> TEXTE:
···
Clin d'oeil
Samedi, un peu avant
dix-huit heures sur le quai du métro Montmorency, quatre
adolescentes que j'estimais être en secondaire deux ou trois,
faisaient le pied de grue en attendant le prochain train. Elle
semblaient avoir quitter la maison de A pour poursuivre leur fin de
semaine dans la maison de B. J'étais frappée par les nombreuses
différences qui se dégageaient de leur petit groupe,
particulièrement dans leurs physionomies respectives. J'avais
l'impression de voir les hormones travailler à des vitesses
différentes.
Mais surtout, je me
revoyais au même âge, faire exactement la même chose : partir
de Laval où nous avions passer le vendredi soir à écouter les
derniers vidéos que toutes filles de nos âges se devaient d'avoir
vus, pour aller terminer passer la soirée du samedi à Montréal,
chez une autre fille du groupe, souvent chez-nous, afin de se dire
que nous n'avions pas passer toute la fin de semaine en banlieue,
comme si cela aurait risquer de ternir irrémédiablement nos
réputations.
···
> ENREGISTREMENTS FOURNIS:
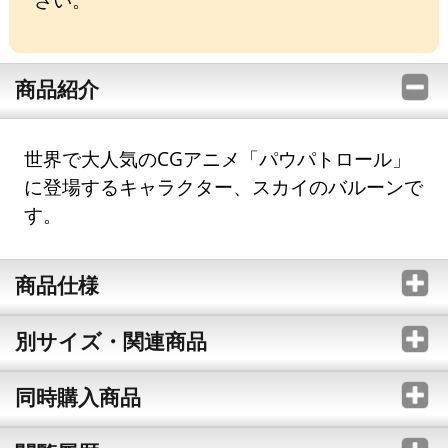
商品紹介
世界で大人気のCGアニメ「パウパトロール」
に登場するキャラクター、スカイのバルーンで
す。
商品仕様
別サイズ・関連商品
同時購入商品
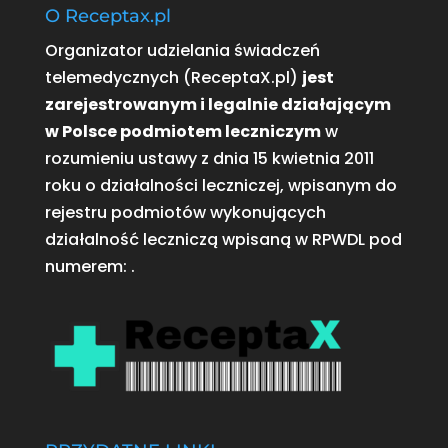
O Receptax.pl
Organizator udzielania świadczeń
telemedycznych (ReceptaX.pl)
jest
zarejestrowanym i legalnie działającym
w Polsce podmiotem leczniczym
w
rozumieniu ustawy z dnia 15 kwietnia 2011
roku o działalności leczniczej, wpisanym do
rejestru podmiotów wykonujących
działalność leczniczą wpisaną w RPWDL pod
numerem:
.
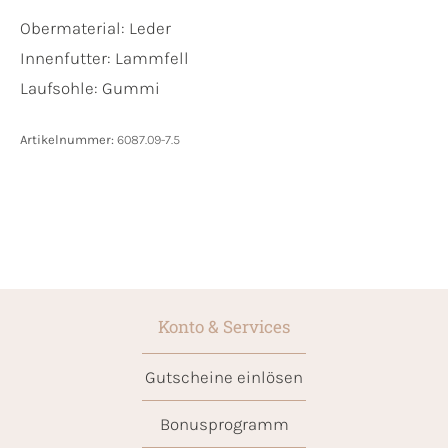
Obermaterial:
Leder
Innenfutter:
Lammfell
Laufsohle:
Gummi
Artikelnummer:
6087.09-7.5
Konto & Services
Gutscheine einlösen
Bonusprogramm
···
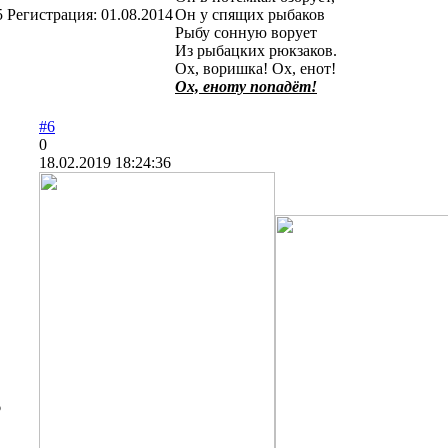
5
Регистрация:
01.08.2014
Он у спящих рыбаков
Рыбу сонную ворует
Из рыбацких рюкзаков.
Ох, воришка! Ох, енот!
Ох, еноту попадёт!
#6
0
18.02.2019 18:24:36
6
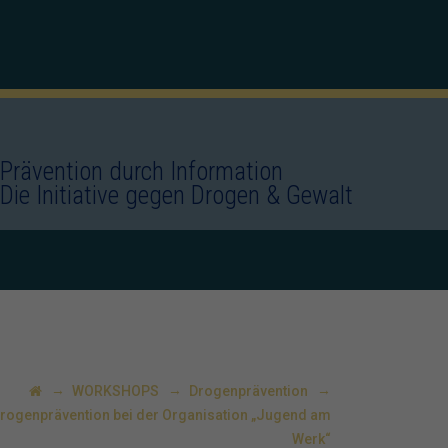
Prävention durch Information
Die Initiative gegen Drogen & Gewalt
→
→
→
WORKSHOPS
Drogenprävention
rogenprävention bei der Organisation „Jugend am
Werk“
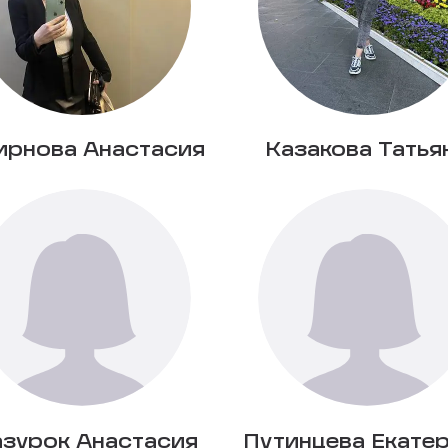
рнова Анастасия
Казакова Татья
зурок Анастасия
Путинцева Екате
···
> CONSIGNES:
1 > Condensez le paragraphe du récit du métro Montmorency qui débute par « Mais surtout, je me », en conservant ses faits essentiels.
2 > Poursuivez le récit du métro Montmorency à la suite de sa dernière phrase.
Les enregistrements n'ont aucun lien avec le récit du métro Montmorency.

> RÉPONSES PAR CONSIGNE:
1 > Je me revoyais au même âge faire la même chose. Nous passions le vendredi soir à Laval à regarder les derniers vidéos que toute fille de notre âge devait avoir vus. Le samedi soir, nous allions à Montréal chez une autre fille du groupe, souvent chez moi. Ainsi, nous n'avions pas passé toute la fin de semaine en banlieue, ce qui, croyions-nous, aurait pu ternir à jamais nos réputations.

2 >
La différence était la
longueur du trajet parce que les autobus avaient la fâcheuse
habitude de faire le tour du monde pour se rendre à destination
tandis que les jeunes filles qui se trémoussaient devant moi
n'avaient que trois stations de métro à parcourir en quelque chose
comme cinq minutes. D'ailleurs, elles n'étaient pas pressées ;
elles avaient longuement hésité avant de monter dans le train,
déçues qu'elles étaient que ce ne soit pas un métro Azur. Je
pense qu'elles en avaient laissé passer quelques uns juste pour
pouvoir raconter qu'elles avaient fait un tour dans un de ces engins,
d'une manière dégagée, devant les autres élèves de l'école, le
lundi matin.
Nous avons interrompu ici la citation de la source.